TRAVAIL À RÉALISER — Veuillez renvoyer mot pour mot le passage de l'extrait ci-dessous sur les accords d'Oslo qui va de « Les impérialistes américains » jusqu'à « révélée par l'Intifada. ».

EXTRAIT FOURNI —
-- -- --

Les accords d’Oslo de 1993
Arafat et l'OLP soutiennent l'Irak dans la guerre du Golfe de 1990. Saddam Hussein avait brandi la question palestinienne contre l'impérialisme américain, en dénonçant la politique de « deux poids, deux mesures » appliquée à l'Irak et à Israël, et avait proposé de se retirer du Koweït si Israël faisait de même avec les territoires occupés. Cela provoque une rupture de l'OLP avec les États-Unis, mais aussi avec la Ligue arabe, qui s'était rangée derrière Bush.
Les impérialistes américains pensent pouvoir tourner la faiblesse d'Arafat à leur avantage. Une table de négociation pour la « solution de la question palestinienne » est organisée à Madrid au cours de l'été 1991, à laquelle l'OLP se joint. Le Hamas la qualifie de « braderie de la Palestine ». Les négociations bilatérales israélo-palestiniennes aboutissent finalement à la signature des accords d'Oslo, officiellement sanctionnés en public à la Maison-Blanche le 13 septembre 1993, avec la célèbre poignée de main entre Yasser Arafat et le premier ministre israélien Ytzhak Rabin.
Du côté israélien, les accords constituaient une reconnaissance de l'impossibilité de poursuivre l'occupation directe des territoires, révélée par l'Intifada.
Rabin avait passé la plus grande partie de sa vie à combattre les Palestiniens. En 1948, il avait participé aux attaques de Lydda et de Ramle, entre Tel-Aviv et Jérusalem. Plusieurs centaines de personnes ont été abattues au cours de cette opération. En 1967, Rabin était le chef d'état-major de l'armée israélienne pendant la guerre des Six Jours, à l'issue de laquelle il avait acquis le statut de héros israélien. À la fin des années 1980, en tant que ministre de la Défense sous Shamir, il avait dirigé la réponse d'Israël à l'Intifada, ordonnant notamment aux soldats israéliens de briser les bras des jeunes Palestiniens surpris en train de jeter des pierres, ce qu'il a démenti par la suite.
C'est précisément l'Intifada qui l'a convaincu que le statu quo était devenu insoutenable. Un article du New Yorker (19 octobre 2015) cite Rabin déclarant à un groupe de collègues du Parti travailliste en 1988 : « J'ai appris quelque chose au cours des deux derniers mois et demi. Entre autres choses, qu'on ne peut pas gouverner par la force un million et demi de Palestiniens. »

-- -- --

DONNÉES ENREGISTRÉES —
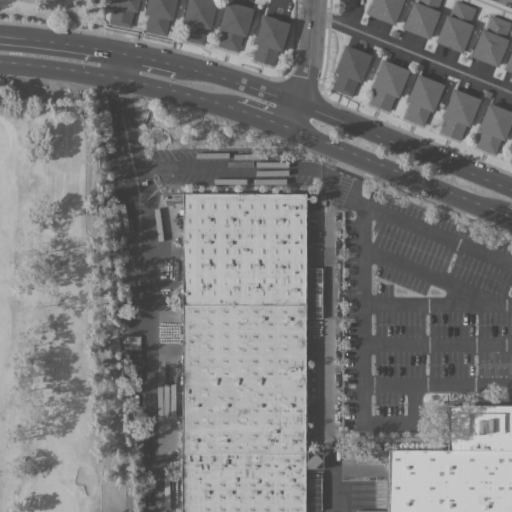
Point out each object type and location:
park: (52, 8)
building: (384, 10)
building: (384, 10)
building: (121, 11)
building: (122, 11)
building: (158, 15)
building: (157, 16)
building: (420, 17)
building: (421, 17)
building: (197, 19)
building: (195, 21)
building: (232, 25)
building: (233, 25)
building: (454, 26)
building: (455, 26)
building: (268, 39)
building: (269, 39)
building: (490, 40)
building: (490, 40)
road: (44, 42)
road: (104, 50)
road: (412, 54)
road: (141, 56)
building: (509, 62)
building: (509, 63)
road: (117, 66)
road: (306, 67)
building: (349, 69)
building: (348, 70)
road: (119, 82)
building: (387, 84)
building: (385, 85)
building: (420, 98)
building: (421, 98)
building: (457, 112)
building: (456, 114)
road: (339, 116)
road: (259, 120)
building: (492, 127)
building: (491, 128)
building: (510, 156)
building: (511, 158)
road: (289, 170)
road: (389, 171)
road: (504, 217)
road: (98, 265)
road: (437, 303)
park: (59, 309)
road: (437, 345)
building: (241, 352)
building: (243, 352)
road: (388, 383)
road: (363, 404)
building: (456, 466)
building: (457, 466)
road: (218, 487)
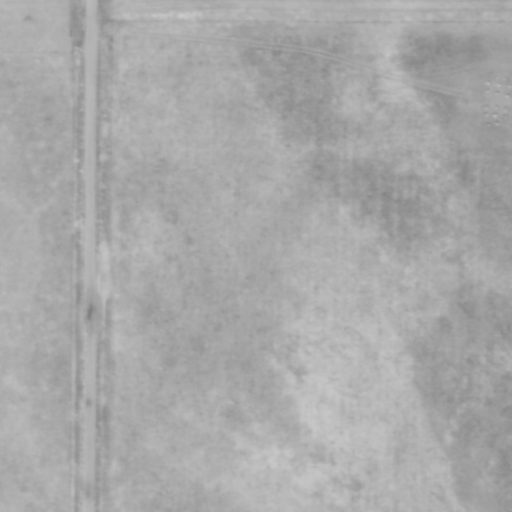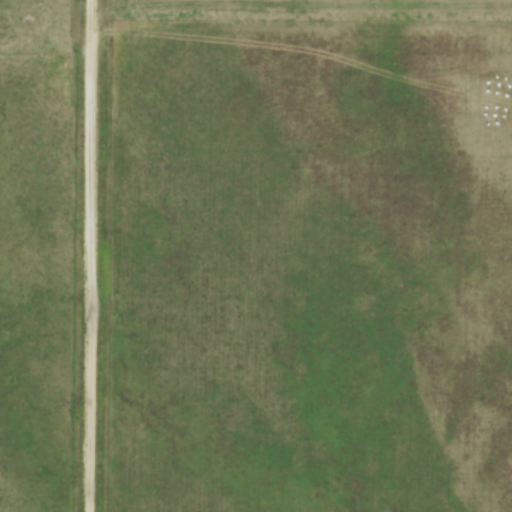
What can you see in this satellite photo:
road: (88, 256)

-- -- --

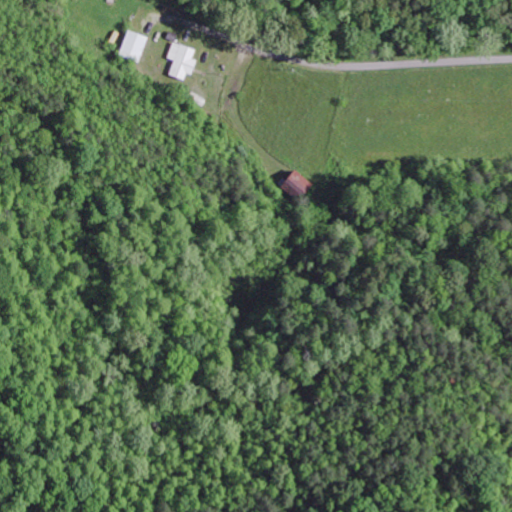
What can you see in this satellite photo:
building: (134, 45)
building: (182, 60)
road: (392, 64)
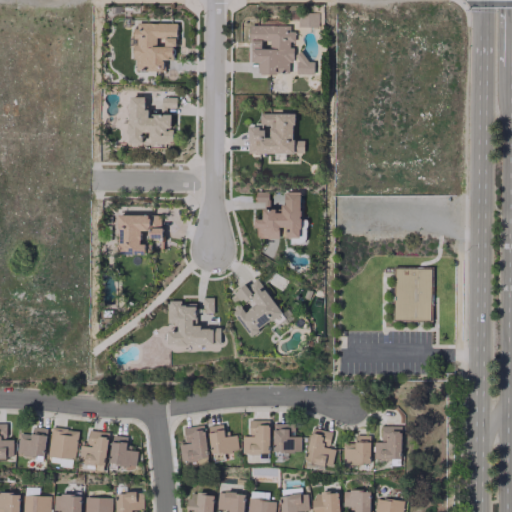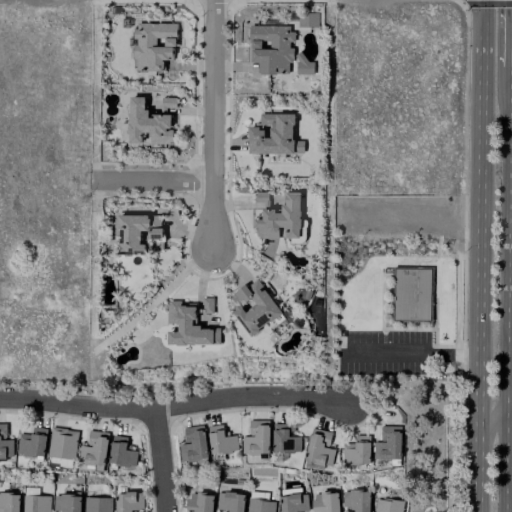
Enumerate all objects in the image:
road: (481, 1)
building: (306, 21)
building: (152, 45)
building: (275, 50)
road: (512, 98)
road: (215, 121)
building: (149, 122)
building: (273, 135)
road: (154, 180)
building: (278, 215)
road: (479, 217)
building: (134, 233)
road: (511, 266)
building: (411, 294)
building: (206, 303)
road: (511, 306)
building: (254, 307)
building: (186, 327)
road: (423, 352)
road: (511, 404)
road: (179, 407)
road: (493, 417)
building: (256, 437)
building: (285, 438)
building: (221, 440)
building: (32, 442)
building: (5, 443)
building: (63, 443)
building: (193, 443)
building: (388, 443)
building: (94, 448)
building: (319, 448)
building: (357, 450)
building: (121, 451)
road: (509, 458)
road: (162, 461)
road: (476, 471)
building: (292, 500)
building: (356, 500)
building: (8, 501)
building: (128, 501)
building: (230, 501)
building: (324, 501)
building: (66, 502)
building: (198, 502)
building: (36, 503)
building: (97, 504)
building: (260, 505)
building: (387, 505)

-- -- --

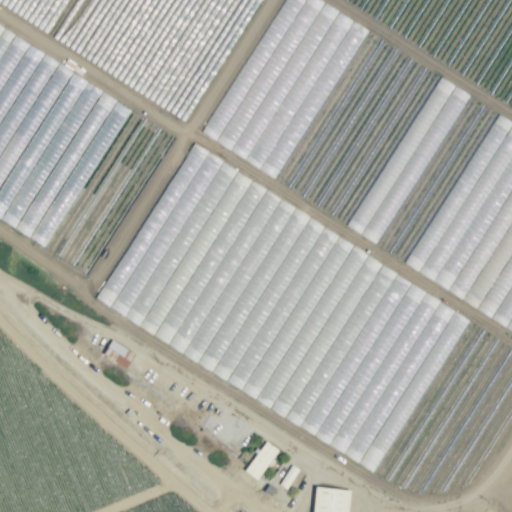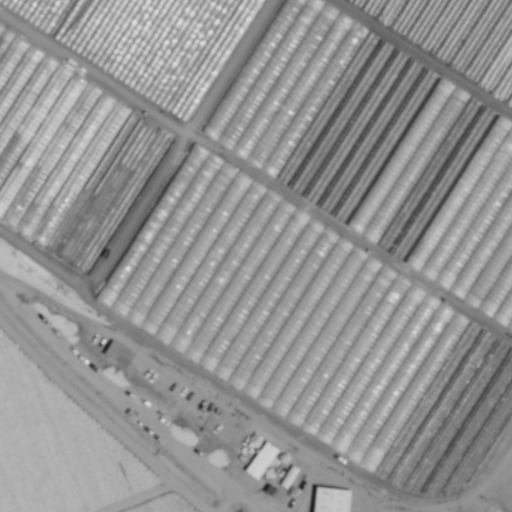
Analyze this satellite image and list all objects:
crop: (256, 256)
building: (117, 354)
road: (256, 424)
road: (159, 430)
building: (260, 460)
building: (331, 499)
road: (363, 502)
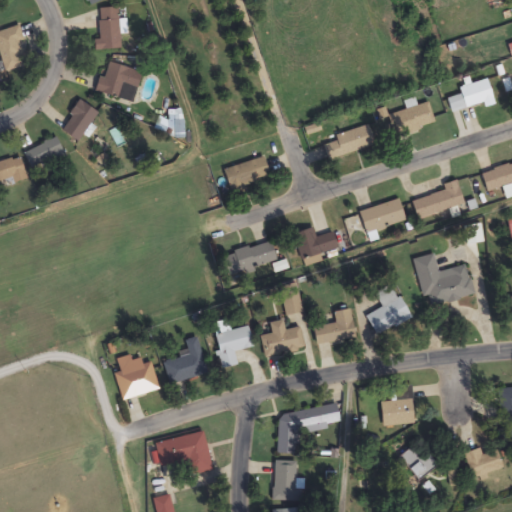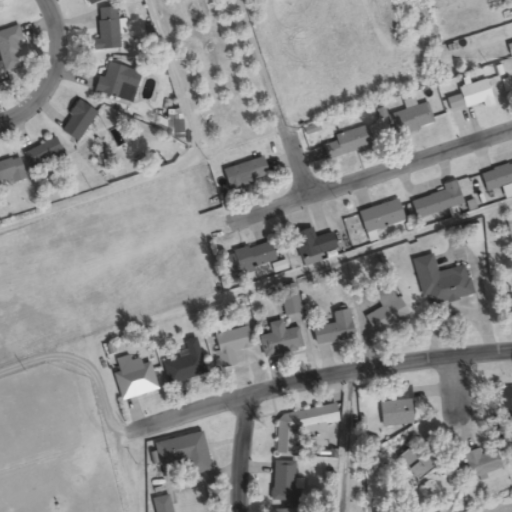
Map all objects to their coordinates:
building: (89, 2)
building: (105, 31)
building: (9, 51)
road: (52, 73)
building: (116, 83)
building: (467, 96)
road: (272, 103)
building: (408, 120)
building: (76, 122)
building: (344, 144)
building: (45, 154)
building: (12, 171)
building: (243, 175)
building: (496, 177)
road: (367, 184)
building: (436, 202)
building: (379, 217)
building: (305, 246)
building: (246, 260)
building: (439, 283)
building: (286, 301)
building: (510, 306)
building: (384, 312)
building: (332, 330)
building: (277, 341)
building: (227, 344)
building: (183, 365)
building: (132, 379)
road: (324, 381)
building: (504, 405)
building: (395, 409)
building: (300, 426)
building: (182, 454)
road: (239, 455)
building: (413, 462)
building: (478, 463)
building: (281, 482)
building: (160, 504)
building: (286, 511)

-- -- --

RÉSULTAT —
Les impérialistes américains pensent pouvoir tourner la faiblesse d'Arafat à leur avantage. Une table de négociation pour la « solution de la question palestinienne » est organisée à Madrid au cours de l'été 1991, à laquelle l'OLP se joint. Le Hamas la qualifie de « braderie de la Palestine ». Les négociations bilatérales israélo-palestiniennes aboutissent finalement à la signature des accords d'Oslo, officiellement sanctionnés en public à la Maison-Blanche le 13 septembre 1993, avec la célèbre poignée de main entre Yasser Arafat et le premier ministre israélien Ytzhak Rabin.
Du côté israélien, les accords constituaient une reconnaissance de l'impossibilité de poursuivre l'occupation directe des territoires, révélée par l'Intifada.